# Shark leaders



## [email protected] (Feb 20, 2008)

since i'm very very new to this i have no idea what exactly goes into a leader for shark fishing. what do i need? and in what order? are there any knots that i use or is it all crimping? if anybody could maybe post a pic i would be very greatful-thanks


----------



## sniper (Oct 3, 2007)

yes, everything is crimped. Your leader should be stranded cable. Perferably coated. There are differant ways you can rig. Main line with a bead protected egg sinker to a heavy swivel to cable leader (lenght depends on size you want to catch the norm is 1.5-2 times the length of the shark you want) to your hook. 

Another way would be mainline to 3 way swivel attach leader to one and mono to weight to the other. 

Also you can freeline a bait same as first setup but no wieght.

Also you can use a ballon to float it. tie the ballon with mono then attach to mainline side of swivel.

Hook size is relative to what you want to catch. Same thing as bait size.

Goodluck!!!


----------



## Clay-Doh (Oct 2, 2007)

Hey blindfly..welcome!

i would go to a tackle shop. look at em. Then once you see how simple they are to make, you will get some crimps, stainless steel 480 pound wire leader, some big 20/0 circle hooks, and you will be makin them custum exactly how you want them!

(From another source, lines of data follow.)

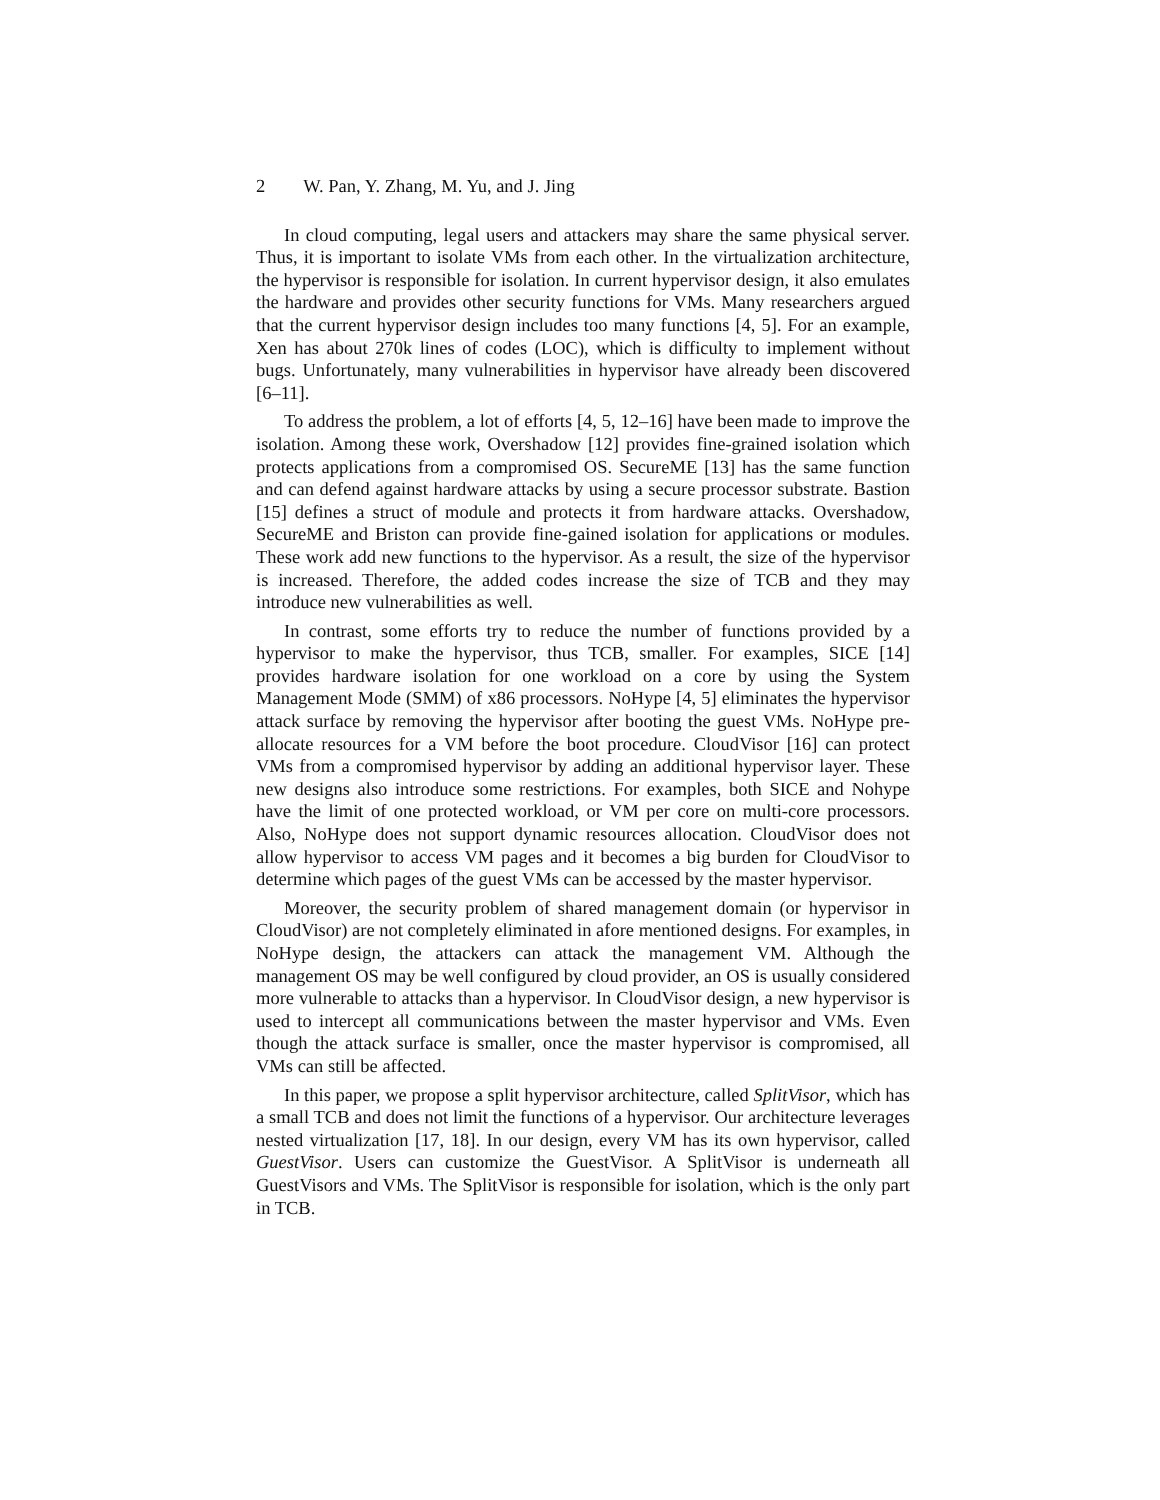2 W. Pan, Y. Zhang, M. Yu, and J. Jing
In cloud computing, legal users and attackers may share the same physical server. Thus, it is important to isolate VMs from each other. In the virtualization architecture, the hypervisor is responsible for isolation. In current hypervisor design, it also emulates the hardware and provides other security functions for VMs. Many researchers argued that the current hypervisor design includes too many functions [4, 5]. For an example, Xen has about 270k lines of codes (LOC), which is difficulty to implement without bugs. Unfortunately, many vulnerabilities in hypervisor have already been discovered [6–11].
To address the problem, a lot of efforts [4, 5, 12–16] have been made to improve the isolation. Among these work, Overshadow [12] provides fine-grained isolation which protects applications from a compromised OS. SecureME [13] has the same function and can defend against hardware attacks by using a secure processor substrate. Bastion [15] defines a struct of module and protects it from hardware attacks. Overshadow, SecureME and Briston can provide fine-gained isolation for applications or modules. These work add new functions to the hypervisor. As a result, the size of the hypervisor is increased. Therefore, the added codes increase the size of TCB and they may introduce new vulnerabilities as well.
In contrast, some efforts try to reduce the number of functions provided by a hypervisor to make the hypervisor, thus TCB, smaller. For examples, SICE [14] provides hardware isolation for one workload on a core by using the System Management Mode (SMM) of x86 processors. NoHype [4, 5] eliminates the hypervisor attack surface by removing the hypervisor after booting the guest VMs. NoHype pre-allocate resources for a VM before the boot procedure. CloudVisor [16] can protect VMs from a compromised hypervisor by adding an additional hypervisor layer. These new designs also introduce some restrictions. For examples, both SICE and Nohype have the limit of one protected workload, or VM per core on multi-core processors. Also, NoHype does not support dynamic resources allocation. CloudVisor does not allow hypervisor to access VM pages and it becomes a big burden for CloudVisor to determine which pages of the guest VMs can be accessed by the master hypervisor.
Moreover, the security problem of shared management domain (or hypervisor in CloudVisor) are not completely eliminated in afore mentioned designs. For examples, in NoHype design, the attackers can attack the management VM. Although the management OS may be well configured by cloud provider, an OS is usually considered more vulnerable to attacks than a hypervisor. In CloudVisor design, a new hypervisor is used to intercept all communications between the master hypervisor and VMs. Even though the attack surface is smaller, once the master hypervisor is compromised, all VMs can still be affected.
In this paper, we propose a split hypervisor architecture, called SplitVisor, which has a small TCB and does not limit the functions of a hypervisor. Our architecture leverages nested virtualization [17, 18]. In our design, every VM has its own hypervisor, called GuestVisor. Users can customize the GuestVisor. A SplitVisor is underneath all GuestVisors and VMs. The SplitVisor is responsible for isolation, which is the only part in TCB.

I will try to rember to maybe post some pics tommorow or somethin showin ya.


----------



## jack 'em (Oct 5, 2007)

JUST USE A MACKERAL LEADER!!!:letsdrink 

use circle hooks, long leader(I use single strand), and strong swivels....use a hook that is the right size for how big your bait is, ex: dont use a little hook w/ a wholebonito. =)


----------